Exercise inputs: Begin
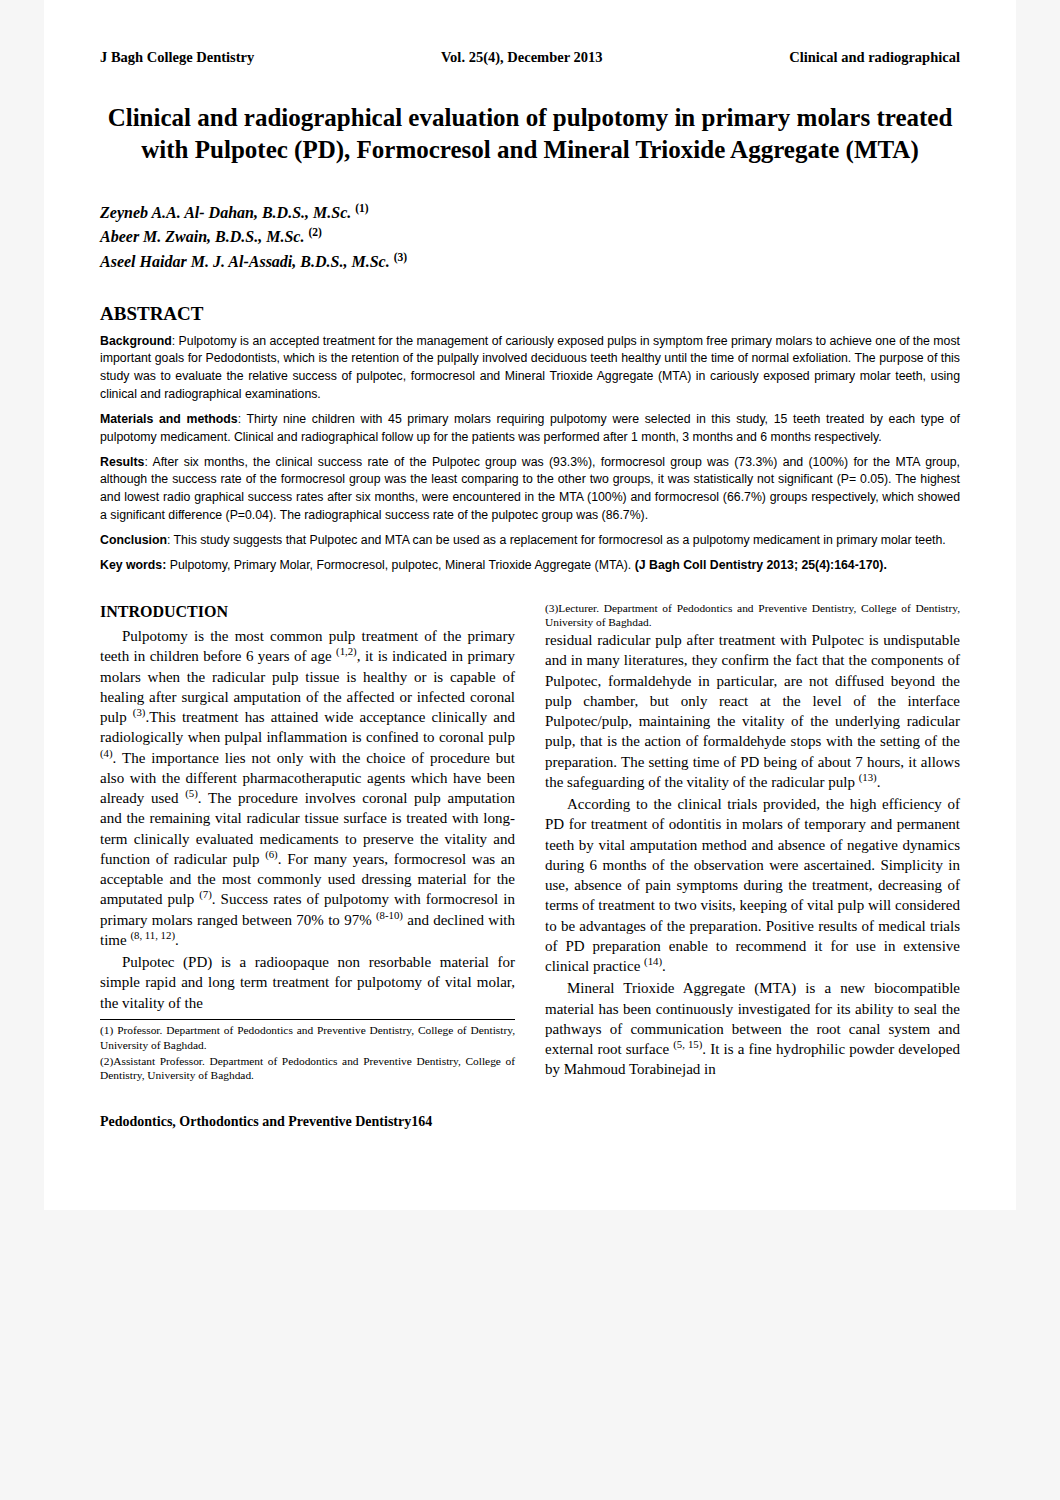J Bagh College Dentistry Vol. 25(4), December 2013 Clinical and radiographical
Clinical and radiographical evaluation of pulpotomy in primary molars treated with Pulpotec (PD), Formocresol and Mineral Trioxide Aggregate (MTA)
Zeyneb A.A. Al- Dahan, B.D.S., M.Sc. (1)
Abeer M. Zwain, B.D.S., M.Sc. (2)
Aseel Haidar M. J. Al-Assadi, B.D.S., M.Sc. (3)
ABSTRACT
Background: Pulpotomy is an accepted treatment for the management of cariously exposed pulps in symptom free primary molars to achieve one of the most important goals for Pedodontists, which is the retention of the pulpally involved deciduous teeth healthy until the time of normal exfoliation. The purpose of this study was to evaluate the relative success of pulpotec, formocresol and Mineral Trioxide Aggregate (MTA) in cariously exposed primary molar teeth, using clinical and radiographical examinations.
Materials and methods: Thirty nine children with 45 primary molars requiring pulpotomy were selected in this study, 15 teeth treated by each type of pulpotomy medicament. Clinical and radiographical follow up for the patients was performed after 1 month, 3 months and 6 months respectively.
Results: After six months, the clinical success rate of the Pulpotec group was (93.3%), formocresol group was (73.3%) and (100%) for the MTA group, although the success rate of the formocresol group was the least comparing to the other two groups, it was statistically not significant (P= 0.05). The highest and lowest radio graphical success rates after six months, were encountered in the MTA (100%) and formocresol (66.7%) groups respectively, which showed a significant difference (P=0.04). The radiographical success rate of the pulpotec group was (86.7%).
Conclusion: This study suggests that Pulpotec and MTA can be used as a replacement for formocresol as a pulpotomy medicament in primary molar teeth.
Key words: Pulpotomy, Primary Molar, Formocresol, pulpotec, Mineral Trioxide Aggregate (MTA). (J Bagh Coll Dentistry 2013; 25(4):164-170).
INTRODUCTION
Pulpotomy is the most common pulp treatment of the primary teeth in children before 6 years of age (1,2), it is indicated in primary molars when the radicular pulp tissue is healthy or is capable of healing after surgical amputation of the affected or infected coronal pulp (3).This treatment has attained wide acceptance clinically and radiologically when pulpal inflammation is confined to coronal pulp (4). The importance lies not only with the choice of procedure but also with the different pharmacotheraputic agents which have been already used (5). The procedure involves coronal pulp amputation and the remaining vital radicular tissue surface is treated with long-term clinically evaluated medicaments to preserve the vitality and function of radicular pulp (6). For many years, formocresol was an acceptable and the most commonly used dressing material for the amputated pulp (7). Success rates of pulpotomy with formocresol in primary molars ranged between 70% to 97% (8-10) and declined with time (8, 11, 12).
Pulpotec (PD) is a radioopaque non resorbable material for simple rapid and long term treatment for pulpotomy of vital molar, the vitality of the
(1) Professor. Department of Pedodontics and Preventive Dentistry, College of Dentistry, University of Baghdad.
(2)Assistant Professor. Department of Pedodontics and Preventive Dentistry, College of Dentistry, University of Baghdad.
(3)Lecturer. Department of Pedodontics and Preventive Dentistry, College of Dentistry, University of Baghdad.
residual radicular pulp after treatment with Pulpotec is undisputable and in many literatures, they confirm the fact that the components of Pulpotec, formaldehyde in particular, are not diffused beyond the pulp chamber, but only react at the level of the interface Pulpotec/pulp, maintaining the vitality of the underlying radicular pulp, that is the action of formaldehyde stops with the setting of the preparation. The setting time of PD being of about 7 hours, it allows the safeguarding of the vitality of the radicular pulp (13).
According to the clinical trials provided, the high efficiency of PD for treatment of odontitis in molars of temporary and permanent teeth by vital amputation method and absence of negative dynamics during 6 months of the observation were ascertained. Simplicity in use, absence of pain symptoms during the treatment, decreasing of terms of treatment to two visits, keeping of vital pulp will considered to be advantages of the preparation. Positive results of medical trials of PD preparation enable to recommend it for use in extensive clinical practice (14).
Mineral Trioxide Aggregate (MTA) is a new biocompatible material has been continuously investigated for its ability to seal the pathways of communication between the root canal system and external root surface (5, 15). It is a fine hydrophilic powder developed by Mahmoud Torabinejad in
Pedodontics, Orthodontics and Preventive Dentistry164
Exercise inputs: End
Exercise inputs: Begin
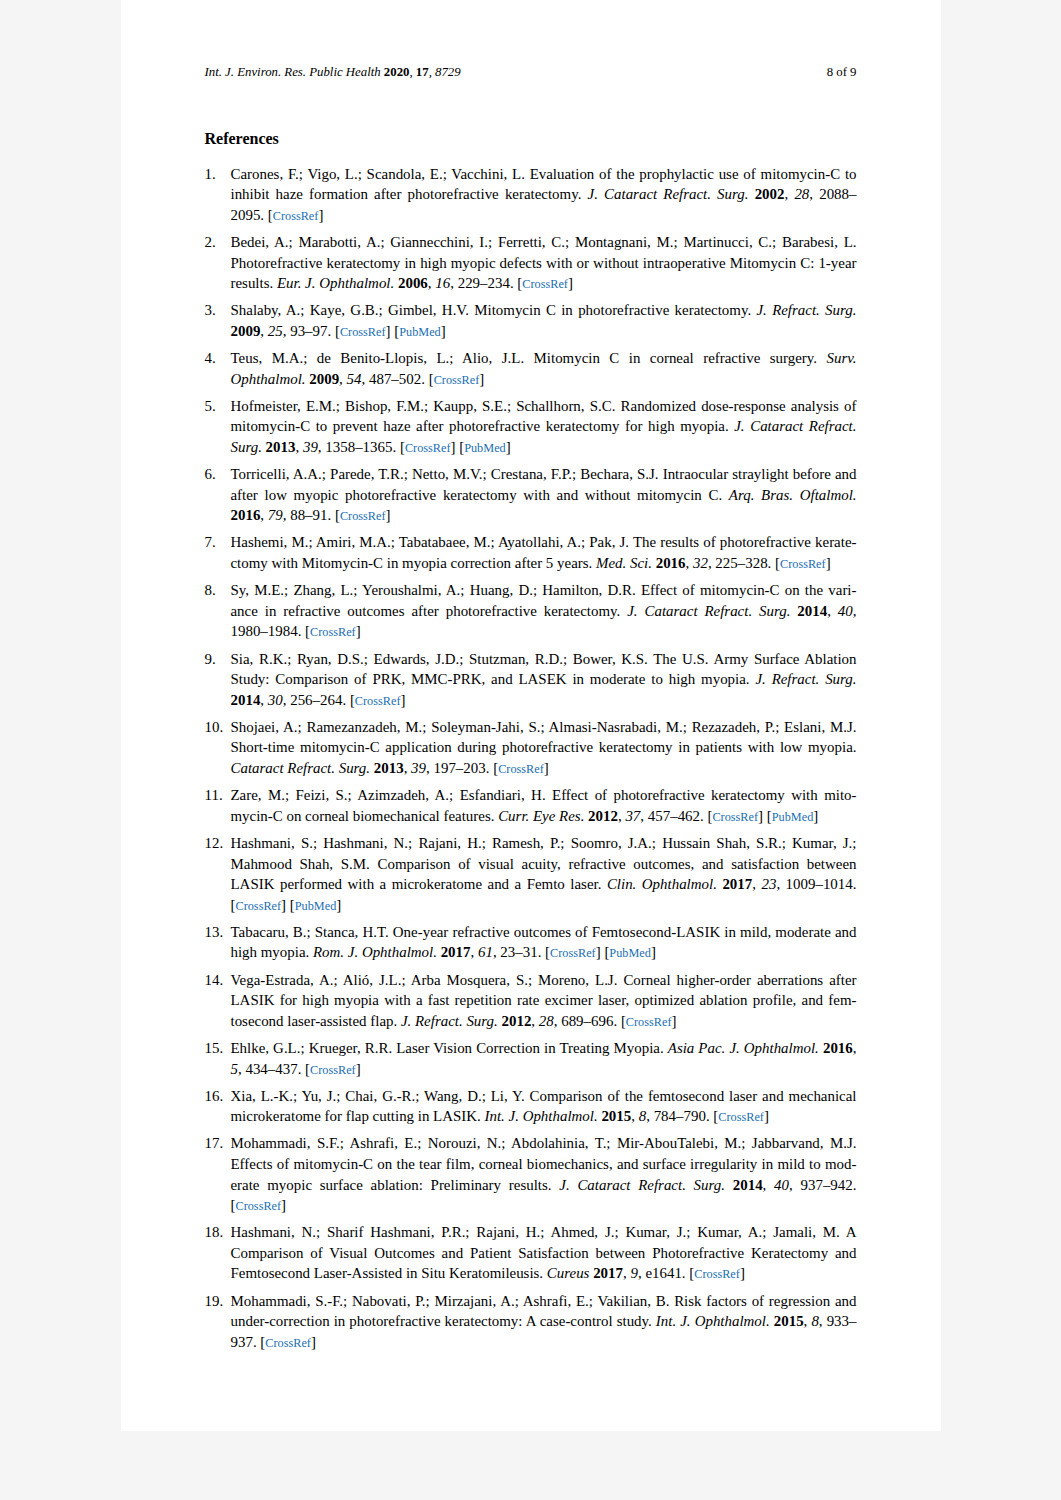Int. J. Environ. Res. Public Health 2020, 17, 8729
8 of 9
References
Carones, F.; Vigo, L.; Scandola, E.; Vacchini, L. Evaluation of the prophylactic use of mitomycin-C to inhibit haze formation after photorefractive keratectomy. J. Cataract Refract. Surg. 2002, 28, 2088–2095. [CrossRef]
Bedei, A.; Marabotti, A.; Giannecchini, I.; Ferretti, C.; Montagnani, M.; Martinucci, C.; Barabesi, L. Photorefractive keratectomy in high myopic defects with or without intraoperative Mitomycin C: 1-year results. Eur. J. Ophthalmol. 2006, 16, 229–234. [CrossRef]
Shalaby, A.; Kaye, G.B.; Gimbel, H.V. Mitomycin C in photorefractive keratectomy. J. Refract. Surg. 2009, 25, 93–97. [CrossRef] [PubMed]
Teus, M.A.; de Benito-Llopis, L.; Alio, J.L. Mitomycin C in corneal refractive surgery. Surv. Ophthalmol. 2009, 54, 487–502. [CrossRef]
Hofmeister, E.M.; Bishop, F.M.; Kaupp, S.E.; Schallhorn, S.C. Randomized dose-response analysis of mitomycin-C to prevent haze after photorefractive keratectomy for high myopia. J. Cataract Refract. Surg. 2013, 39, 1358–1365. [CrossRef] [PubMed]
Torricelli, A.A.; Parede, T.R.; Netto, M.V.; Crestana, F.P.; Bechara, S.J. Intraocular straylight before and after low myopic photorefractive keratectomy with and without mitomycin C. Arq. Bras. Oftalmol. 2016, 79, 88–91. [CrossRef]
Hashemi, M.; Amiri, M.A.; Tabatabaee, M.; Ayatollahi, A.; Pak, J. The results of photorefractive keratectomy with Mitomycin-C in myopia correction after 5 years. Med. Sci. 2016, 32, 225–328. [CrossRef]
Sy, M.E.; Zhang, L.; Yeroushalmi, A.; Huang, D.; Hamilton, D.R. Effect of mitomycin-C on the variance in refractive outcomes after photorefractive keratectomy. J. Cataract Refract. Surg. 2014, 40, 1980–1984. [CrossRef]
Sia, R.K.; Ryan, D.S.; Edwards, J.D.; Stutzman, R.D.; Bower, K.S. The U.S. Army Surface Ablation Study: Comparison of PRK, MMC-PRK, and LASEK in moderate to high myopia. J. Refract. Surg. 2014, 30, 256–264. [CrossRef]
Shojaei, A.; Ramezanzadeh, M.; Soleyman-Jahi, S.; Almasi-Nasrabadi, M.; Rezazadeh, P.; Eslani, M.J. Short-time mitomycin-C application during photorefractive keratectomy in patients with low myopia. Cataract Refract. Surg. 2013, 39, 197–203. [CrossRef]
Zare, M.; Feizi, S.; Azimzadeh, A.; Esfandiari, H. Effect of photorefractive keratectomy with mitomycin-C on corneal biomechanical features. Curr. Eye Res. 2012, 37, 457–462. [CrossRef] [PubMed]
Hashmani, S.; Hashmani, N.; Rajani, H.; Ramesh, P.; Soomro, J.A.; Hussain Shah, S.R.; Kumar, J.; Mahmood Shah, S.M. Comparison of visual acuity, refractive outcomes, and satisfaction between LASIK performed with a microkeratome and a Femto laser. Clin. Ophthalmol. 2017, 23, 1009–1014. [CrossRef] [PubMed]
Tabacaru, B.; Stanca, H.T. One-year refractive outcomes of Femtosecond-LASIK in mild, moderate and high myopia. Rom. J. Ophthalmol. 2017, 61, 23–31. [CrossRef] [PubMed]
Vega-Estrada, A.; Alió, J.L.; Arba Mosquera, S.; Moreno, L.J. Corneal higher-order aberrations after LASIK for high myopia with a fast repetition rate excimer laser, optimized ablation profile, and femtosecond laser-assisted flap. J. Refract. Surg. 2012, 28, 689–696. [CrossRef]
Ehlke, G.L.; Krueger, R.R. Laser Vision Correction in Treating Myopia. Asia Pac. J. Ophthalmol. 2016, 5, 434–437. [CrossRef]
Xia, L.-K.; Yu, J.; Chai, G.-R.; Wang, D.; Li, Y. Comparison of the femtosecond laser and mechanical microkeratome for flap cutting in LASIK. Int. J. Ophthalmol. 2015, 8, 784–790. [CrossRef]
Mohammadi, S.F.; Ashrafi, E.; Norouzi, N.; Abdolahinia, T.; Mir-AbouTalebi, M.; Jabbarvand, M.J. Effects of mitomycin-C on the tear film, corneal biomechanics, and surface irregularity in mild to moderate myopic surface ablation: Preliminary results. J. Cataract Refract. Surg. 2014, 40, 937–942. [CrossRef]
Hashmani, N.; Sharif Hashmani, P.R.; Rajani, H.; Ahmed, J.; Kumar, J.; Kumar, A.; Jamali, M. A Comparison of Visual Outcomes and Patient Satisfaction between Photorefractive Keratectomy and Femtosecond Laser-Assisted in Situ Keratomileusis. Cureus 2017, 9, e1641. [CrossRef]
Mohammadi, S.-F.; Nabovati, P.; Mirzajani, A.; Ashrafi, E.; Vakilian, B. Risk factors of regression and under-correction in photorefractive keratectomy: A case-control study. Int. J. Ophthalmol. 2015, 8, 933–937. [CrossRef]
Exercise inputs: End
Exercise inputs: Begin
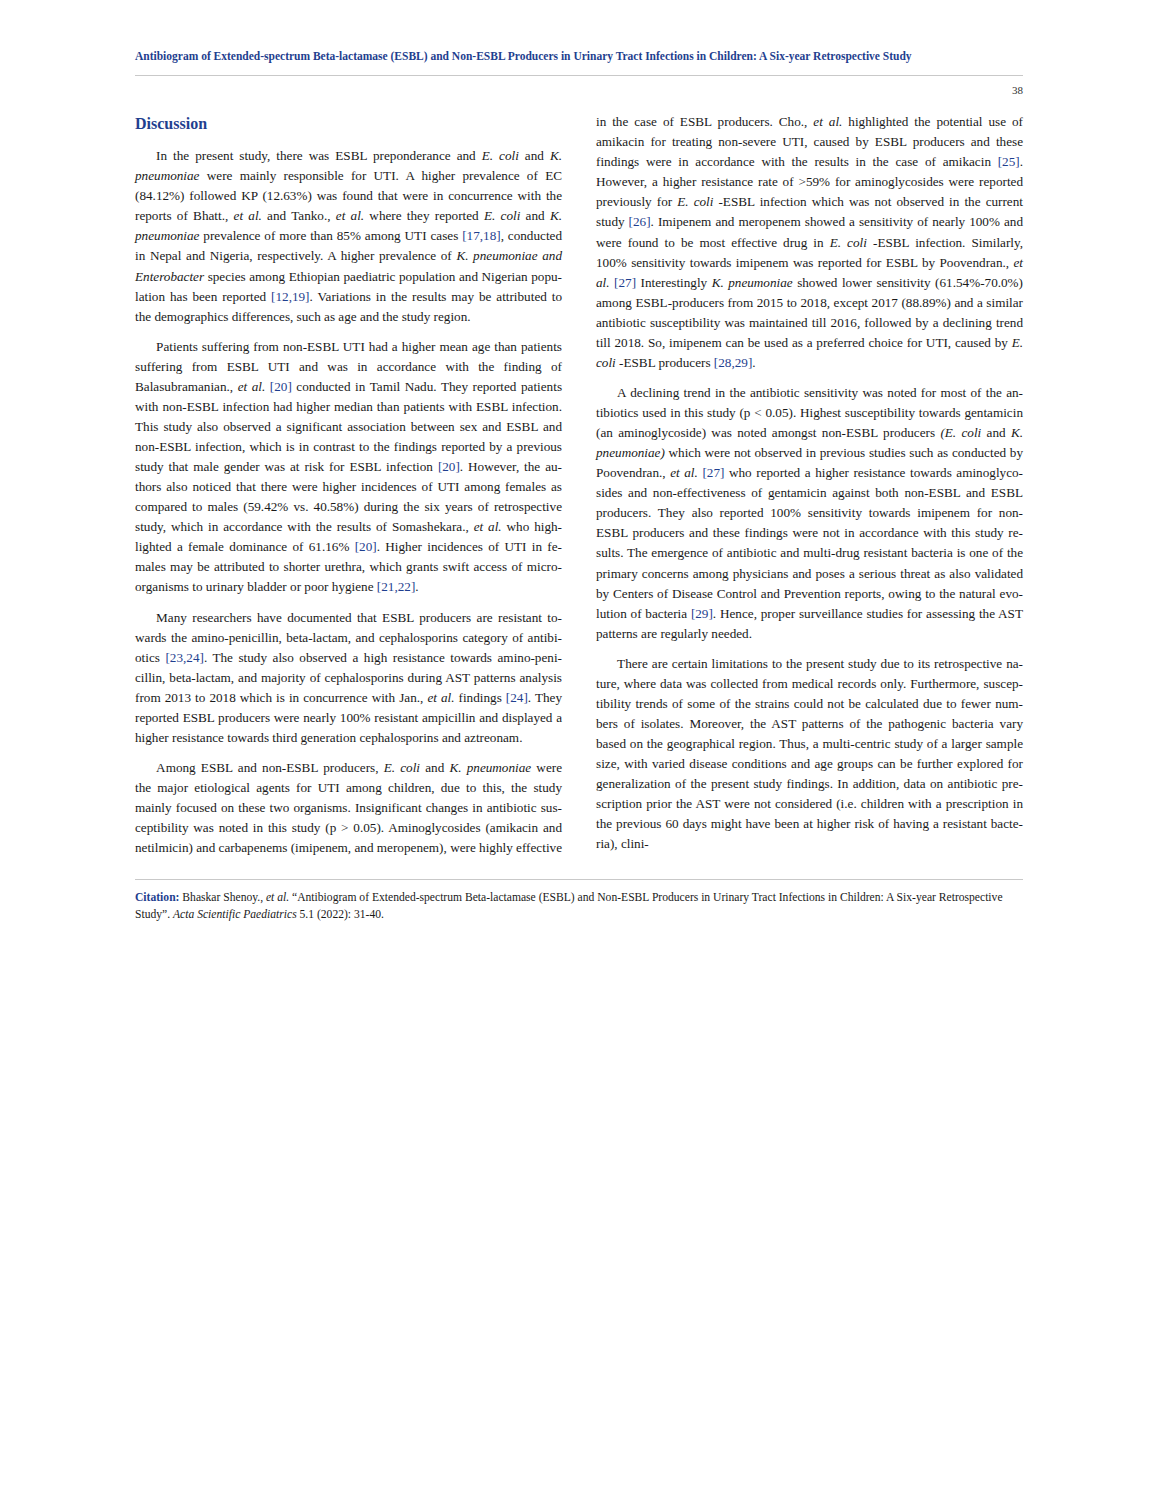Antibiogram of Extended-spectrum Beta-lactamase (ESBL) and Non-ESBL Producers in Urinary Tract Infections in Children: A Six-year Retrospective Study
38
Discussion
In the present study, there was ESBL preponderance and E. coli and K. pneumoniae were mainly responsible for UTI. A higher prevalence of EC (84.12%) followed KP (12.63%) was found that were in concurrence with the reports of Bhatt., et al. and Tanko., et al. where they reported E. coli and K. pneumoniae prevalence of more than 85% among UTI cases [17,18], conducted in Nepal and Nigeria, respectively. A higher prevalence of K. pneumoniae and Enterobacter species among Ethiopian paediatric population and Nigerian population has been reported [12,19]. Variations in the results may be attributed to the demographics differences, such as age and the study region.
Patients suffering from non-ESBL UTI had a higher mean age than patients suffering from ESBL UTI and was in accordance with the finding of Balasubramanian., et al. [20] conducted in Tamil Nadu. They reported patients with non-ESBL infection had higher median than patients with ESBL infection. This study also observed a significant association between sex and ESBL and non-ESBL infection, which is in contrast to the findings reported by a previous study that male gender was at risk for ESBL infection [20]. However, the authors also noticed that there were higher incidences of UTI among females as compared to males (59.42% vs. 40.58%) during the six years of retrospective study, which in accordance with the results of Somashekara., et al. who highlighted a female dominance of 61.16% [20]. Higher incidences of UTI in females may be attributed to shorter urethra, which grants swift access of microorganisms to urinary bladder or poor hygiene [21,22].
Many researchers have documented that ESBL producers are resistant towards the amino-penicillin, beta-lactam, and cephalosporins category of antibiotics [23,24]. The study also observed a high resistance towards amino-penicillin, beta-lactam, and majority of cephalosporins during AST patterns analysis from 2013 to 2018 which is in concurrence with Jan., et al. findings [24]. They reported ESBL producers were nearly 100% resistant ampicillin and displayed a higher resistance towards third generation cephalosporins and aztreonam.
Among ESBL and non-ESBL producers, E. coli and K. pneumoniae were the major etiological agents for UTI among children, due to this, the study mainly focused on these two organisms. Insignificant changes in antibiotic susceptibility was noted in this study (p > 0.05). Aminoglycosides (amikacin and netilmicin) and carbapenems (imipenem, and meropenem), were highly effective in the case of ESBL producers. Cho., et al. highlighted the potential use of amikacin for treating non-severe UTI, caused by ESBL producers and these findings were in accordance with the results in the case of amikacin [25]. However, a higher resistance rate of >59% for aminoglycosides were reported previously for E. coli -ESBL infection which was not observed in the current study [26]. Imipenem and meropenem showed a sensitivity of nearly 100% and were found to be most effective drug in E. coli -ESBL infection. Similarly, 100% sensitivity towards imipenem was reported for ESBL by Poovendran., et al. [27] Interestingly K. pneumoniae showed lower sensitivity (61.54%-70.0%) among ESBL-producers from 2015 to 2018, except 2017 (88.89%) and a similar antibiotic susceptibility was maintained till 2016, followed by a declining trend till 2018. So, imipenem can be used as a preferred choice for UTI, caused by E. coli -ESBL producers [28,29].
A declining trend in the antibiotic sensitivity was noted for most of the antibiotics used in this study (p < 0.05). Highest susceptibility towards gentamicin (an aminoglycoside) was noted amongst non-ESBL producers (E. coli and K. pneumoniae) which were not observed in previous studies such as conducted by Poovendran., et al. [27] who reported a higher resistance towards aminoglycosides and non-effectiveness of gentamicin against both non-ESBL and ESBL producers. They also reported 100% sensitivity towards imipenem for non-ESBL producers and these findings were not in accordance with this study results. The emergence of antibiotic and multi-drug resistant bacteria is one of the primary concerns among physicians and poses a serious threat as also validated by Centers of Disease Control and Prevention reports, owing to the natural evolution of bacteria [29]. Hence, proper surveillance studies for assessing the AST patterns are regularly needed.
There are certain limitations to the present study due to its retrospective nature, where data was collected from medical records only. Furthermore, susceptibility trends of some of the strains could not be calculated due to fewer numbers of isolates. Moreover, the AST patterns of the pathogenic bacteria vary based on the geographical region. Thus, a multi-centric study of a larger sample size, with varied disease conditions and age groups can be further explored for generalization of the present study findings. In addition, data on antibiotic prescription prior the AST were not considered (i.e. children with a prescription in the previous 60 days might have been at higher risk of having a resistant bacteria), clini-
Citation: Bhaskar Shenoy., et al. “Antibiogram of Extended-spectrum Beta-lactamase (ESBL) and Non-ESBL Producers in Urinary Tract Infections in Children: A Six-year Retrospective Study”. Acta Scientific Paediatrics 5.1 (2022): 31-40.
Exercise inputs: End
Aim of the exercise: Of all the entries above, retype exactly the lines from the line with "Key words: Pulpotomy, Primary" to the line with "INTRODUCTION", both included, and no others.

Response area:
Key words: Pulpotomy, Primary Molar, Formocresol, pulpotec, Mineral Trioxide Aggregate (MTA). (J Bagh Coll Dentistry 2013; 25(4):164-170).
INTRODUCTION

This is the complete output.